Welcome to the Honors Program

"History of Honors Education at Georgia Perimeter College"

Honors education has been a part of the educational opportunities available to students at Georgia Perimeter College since 1967. At that time DeKalb Community College, subsequently DeKalb College, offered special Honors sections of courses that individual faculty members, such as Professors Susan Thomas and Joan Murray, would develop and initiate. Because of growing faculty and student interest, in 1981 Dean Ron Swofford organized an ad hoc college committee for the purpose of establishing an Honors Program for the College. Judy Michna, a member of the Humanities Department at the Dunwoody Campus, chaired the Committee. The goal of this committee was to create an Honors Program that would provide structure and management for the Honors courses and would provide stimulating academic opportunities, a recruitment tool for talented students, incentives for four-year institutions to recruit our students, and opportunities for co- and extra-curricular activities to enrich the College.

In 1983, the DeKalb College Honors Program was established. The first three Coordinators were Judy Michna at Dunwoody, Richard Clow at Decatur, and Susan Thomas at Clarkston. Other than the occasional course in the sciences, the vast majority of Honors courses were concentrated in the Humanities and Social Sciences. The Honors Program formally entered the Honors community by joining the Georgia Collegiate Honors Council (GCHC), the Southern Regional Honors Council (SRHC), and the National Collegiate Honors Council (NCHC). Richard Clow served as the third president of the GCHC in 1986-87. Susan Thomas served as its president in 1991-92. Professors Clow, Michna, and Thomas were honored by the Alumni Association in 1988 for their work with students in the Honors Program. Students in the Honors Program were then able to earn an Honors Certificate by taking five Honors courses.

The leadership and structure of the Honors Program was revamped with the hiring of Jeffrey Portnoy in 1992 to coordinate Honors at the Dunwoody Campus and Lawrenceville Campus, which offered its first Honors sections that year, and the appointment in 1993 of Susan McGrath as the Coordinator of the Clarkston, Decatur, and Rockdale Campuses. Under their guidance, the Honors Program increased the involvement for faculty and students on the state, regional, and national level. Honors administrators, students in the Honors Program, and faculty teaching Honors courses regularly attended and presented at the annual conferences of these Honors organizations. Portnoy has served twice as the President of GCHC (2000-01 & 2008-09). GPC has also served as the host institution for the annual meetings of the SRHC and the NCHC. Portnoy has also been on the Executive Committee of the SRCH. He has been the Co-Chair of the NCHC Publications Board since 1998 as well as the General Editor of its Monograph Series since 2004.

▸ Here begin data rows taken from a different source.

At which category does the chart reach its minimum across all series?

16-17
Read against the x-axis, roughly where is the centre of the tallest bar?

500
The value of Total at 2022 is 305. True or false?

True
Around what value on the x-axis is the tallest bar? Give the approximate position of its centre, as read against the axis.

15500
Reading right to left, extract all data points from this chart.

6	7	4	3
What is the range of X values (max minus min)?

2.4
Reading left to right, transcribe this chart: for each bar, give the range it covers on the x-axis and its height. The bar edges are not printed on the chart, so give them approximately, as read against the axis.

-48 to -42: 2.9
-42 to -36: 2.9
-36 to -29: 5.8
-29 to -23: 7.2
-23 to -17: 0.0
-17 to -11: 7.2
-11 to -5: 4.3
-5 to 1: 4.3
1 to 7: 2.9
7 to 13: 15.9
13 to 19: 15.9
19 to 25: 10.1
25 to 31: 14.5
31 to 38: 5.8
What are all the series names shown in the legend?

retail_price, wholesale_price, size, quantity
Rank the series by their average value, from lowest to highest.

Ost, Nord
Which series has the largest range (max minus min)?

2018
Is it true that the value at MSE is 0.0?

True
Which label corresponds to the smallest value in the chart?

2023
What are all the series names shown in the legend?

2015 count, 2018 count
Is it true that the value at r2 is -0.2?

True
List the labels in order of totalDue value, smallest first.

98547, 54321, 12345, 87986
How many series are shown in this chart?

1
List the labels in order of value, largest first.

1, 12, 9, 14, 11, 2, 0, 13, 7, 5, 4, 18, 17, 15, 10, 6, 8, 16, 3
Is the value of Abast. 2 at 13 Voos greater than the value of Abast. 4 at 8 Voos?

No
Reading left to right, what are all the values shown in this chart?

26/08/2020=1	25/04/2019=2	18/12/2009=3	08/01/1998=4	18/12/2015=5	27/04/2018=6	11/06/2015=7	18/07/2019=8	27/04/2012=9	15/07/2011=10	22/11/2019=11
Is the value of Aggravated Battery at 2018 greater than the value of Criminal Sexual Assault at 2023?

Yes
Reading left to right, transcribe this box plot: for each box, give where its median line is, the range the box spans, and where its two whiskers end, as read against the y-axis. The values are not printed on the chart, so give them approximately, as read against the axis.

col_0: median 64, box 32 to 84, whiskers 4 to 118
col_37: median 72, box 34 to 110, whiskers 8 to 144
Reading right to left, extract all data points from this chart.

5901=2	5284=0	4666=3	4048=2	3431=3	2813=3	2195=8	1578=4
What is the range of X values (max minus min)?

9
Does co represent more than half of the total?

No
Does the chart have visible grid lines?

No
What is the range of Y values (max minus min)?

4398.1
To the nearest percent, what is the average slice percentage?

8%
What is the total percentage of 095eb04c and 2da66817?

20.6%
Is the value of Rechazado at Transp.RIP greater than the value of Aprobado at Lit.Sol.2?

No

In 2004, an Honors Task Force co-chaired by Paul Hudson and Jeff Portnoy was constituted. The charge of the Honors Task Force was to reflect upon the short- and long-term needs of the Honors Program, the students it serves, and the administrators and faculty involved in Honors education and to recommend and seek support for the changes and structure it deemed appropriate. One immediate consequence of the work of the Honors Task Force and the contributions of many faculty curriculum committees was to more than double the number of courses that could be offered as part of the Honors curriculum, expanding from the Humanities and Social Science areas into Business, Science, and ultimately Mathematics.

In 2006, the Honors Task Force, with several adjustments in its membership, became the Honors Council, and Jeff Portnoy was appointed as the Interim Director of the college-wide Honors Program. Under this new organizational structure, Monica Benton serves as the Honors Coordinator for Decatur, Bill Price is the Coordinator at Dunwoody, and Salli Vargis coordinates the Honors Program at the Newton Campus. The new structure has produced some tangible benefits for students in the Honors Program, including the opportunity to earn an Honors Program Diploma for taking ten Honors Courses. Moreover, the GPC Honors Program now has a network of Articulation Agreements with four-year institutions that guarantee acceptance into the Honors Program at those universities as well as transfer scholarships for those who graduate from GPC and have earned an Honors Program Certificate or Diploma.

From offering only a handful of Honors courses some forty years ago, the Honors Program has blossomed into the largest two-year Honors Program in Georgia. The Honors Program typically offers during the academic year seventy or more independent Honors sections that enroll over 1,000 students and dozens of academic, literary, and artistic events that enrich the intellectual and cultural milieu of Georgia Perimeter College.